Le troisième genre pakistanais

En décembre dernier, je me suis rendue au Pakistan dans le cadre d'une mission. J'ai photographié, entre autres, la communauté transgenre, en pleine expansion dans le pays. En 2016, le gouvernement pakistanais a adopté une série de lois accordant aux personnes transgenres le droit d'obtenir une carte d'identité les définissant comme étant d'un troisième sexe et leur garantissant le droit de vote, mais en pratique, l'acceptation par les sphères les plus conservatrices de la population est encore loin d'être gagnée.

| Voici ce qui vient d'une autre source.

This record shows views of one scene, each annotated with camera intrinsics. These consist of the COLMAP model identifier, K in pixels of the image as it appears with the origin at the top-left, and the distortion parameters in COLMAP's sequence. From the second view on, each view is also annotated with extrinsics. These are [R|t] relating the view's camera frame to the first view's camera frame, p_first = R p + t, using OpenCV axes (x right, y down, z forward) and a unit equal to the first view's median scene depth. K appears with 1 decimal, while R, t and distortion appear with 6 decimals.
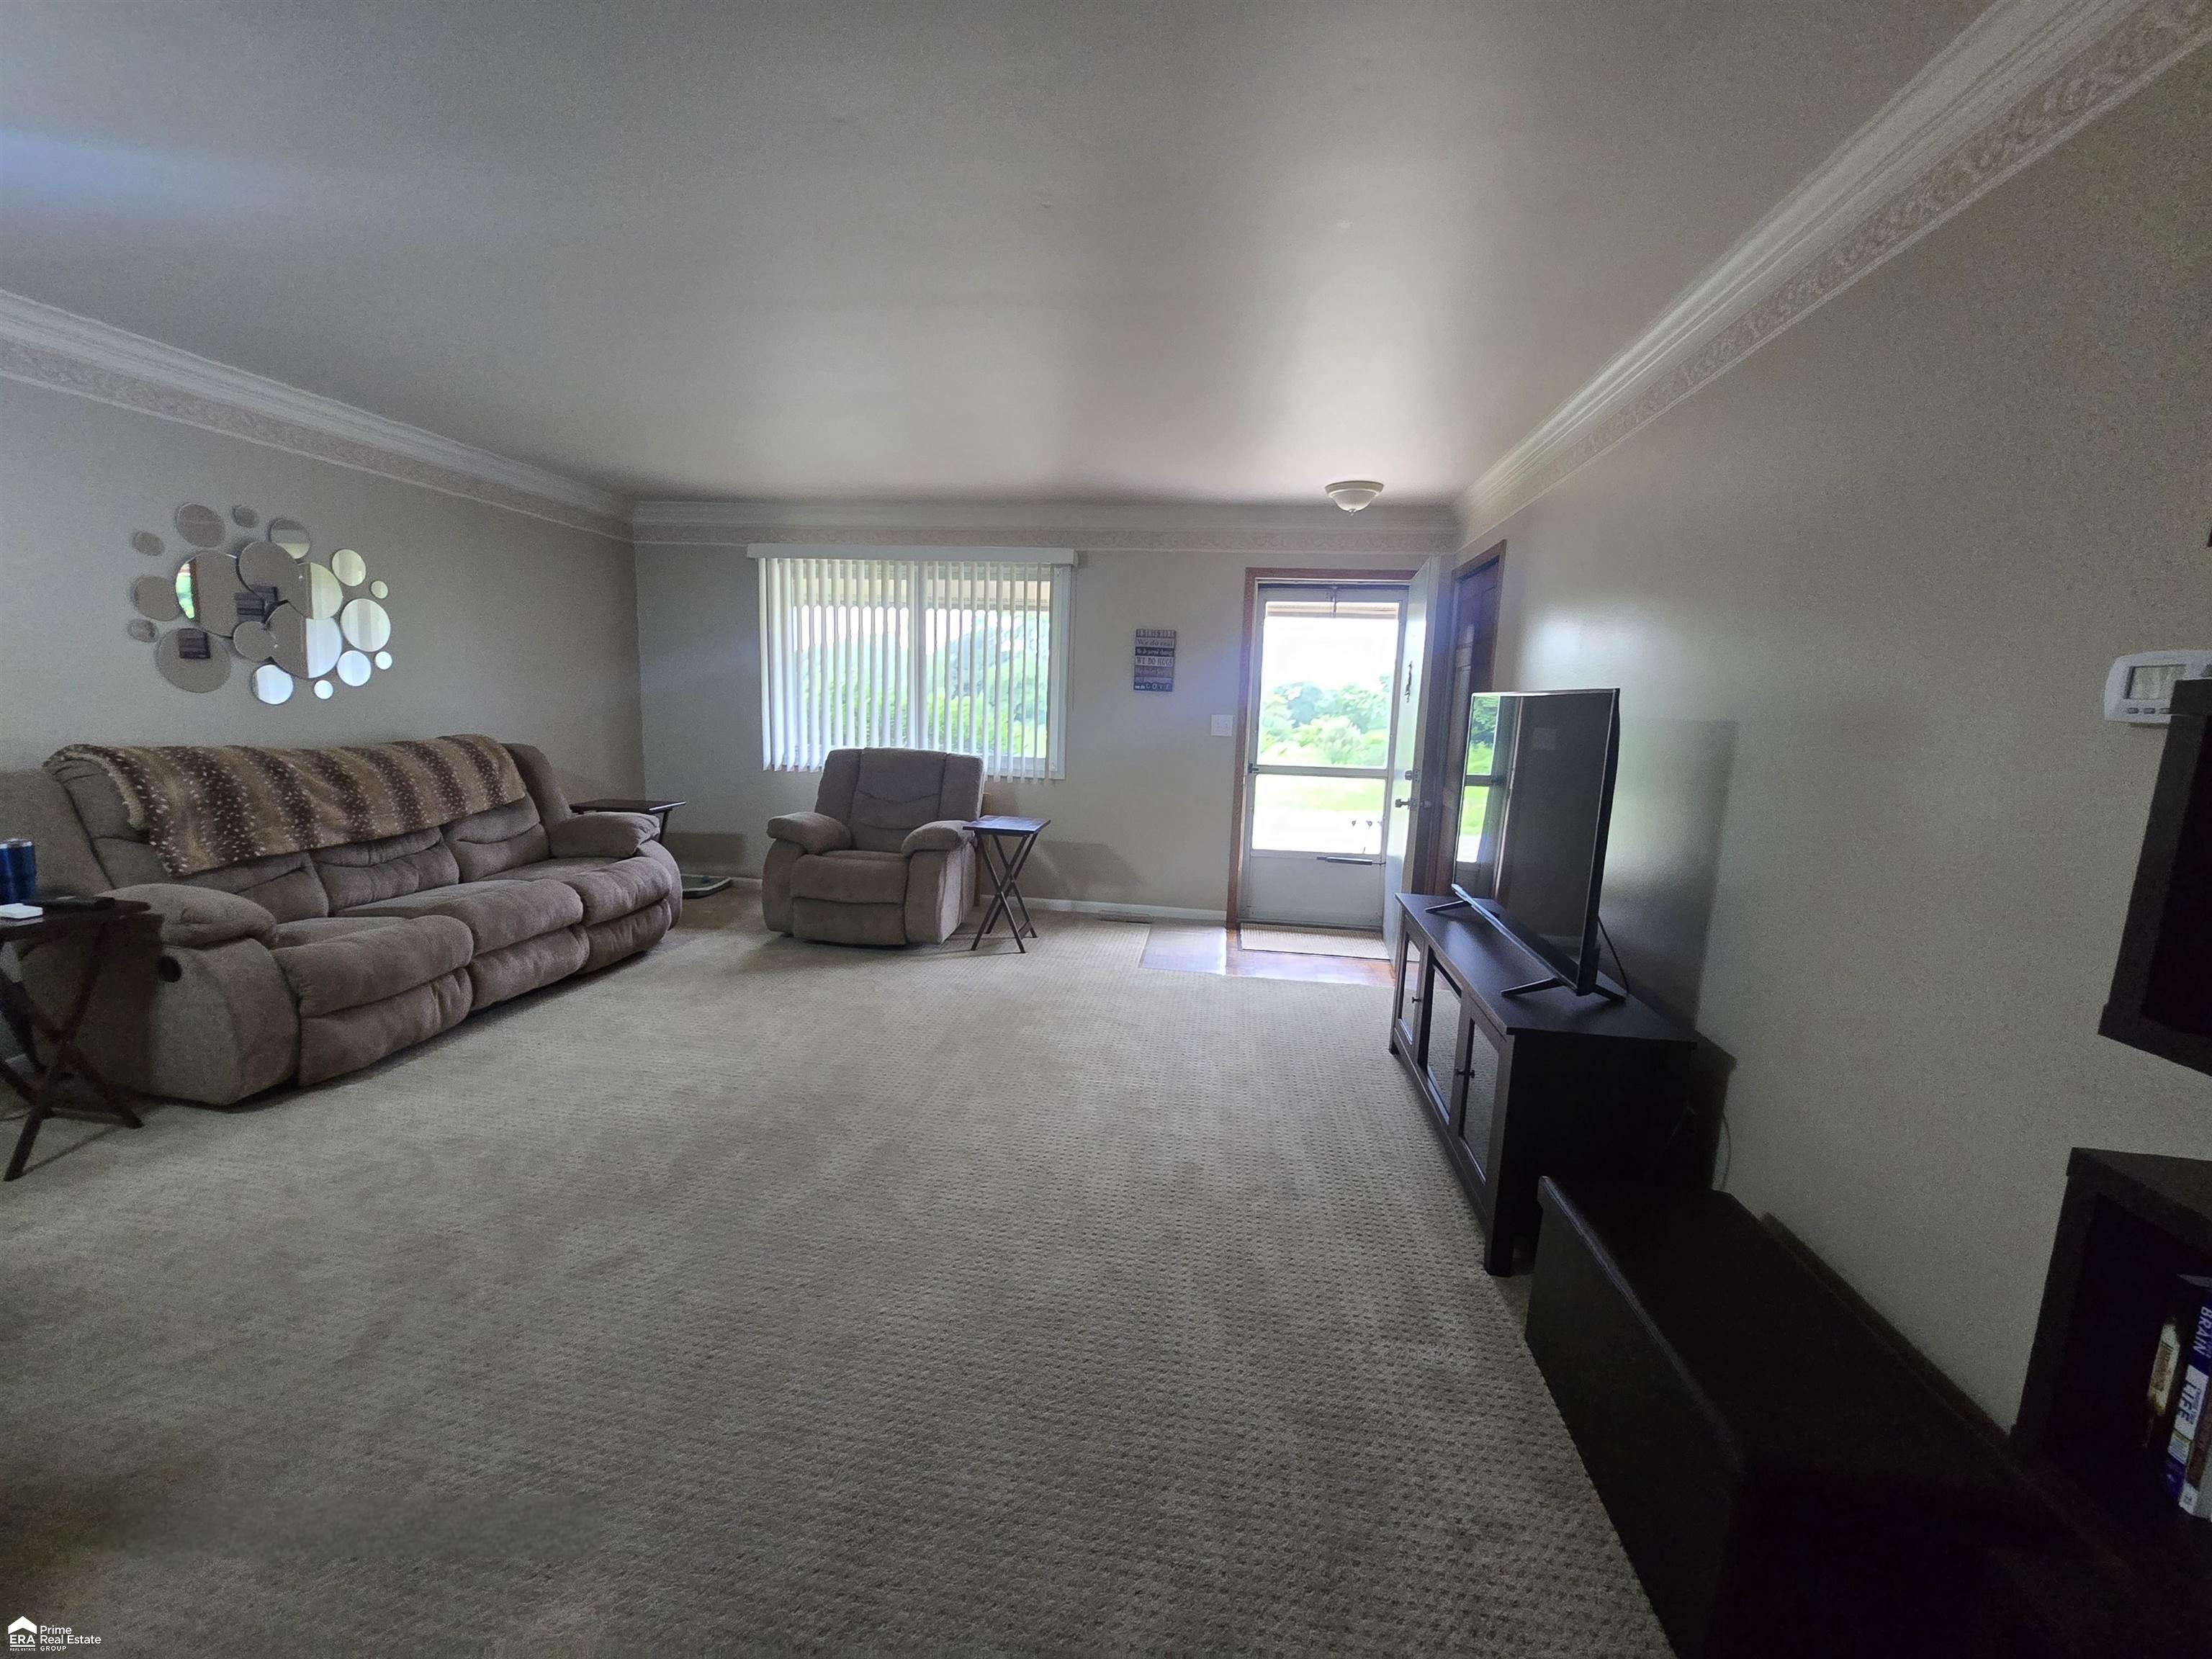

Ce que je trouve de vraiment spécial au Pakistan, c'est le fait que les Pakistanais considèrent les personnes transgenres comme des sortes de saints, en dépit de la stigmatisation qui entoure cette communauté dans le pays. L'embauche de danseurs transgenres lors des mariages, baptêmes et autres événements est une tradition vieille de plusieurs siècles. Sur cette photo, l'actrice Lucky se prépare à une telle performance.

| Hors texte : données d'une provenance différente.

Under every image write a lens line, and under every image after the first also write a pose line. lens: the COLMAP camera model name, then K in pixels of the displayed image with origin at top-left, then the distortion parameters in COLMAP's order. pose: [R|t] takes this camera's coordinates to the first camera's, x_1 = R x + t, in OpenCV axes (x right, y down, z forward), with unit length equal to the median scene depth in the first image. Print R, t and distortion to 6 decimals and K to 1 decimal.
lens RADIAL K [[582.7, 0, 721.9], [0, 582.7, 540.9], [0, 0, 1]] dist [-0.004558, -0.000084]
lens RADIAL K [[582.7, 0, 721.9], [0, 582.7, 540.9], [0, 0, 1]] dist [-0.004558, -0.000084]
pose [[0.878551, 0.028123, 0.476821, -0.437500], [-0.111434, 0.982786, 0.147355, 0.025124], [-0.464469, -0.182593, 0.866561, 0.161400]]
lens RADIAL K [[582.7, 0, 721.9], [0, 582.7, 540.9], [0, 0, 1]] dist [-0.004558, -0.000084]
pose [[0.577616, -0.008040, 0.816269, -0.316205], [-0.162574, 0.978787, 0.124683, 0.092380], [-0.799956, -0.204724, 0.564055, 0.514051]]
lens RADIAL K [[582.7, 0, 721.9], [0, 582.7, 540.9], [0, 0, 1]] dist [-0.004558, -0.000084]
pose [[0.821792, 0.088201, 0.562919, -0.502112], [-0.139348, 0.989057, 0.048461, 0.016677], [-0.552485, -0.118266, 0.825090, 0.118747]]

Jannat Ali, 27 ans, est l'une des membres les plus actives de « Khwaja Sira », une importante organisation située dans la ville de Lahore, qui se bat pour les droits des personnes transgenres. Sur cette photo, deux gardes de sécurité protègent Jannat qui se rend à un concert. Les Pakistanais transgenres étant quotidiennement confrontés au harcèlement, Khwaja Sira a dû embaucher des gardes dans le but d'assurer la sécurité de ses membres.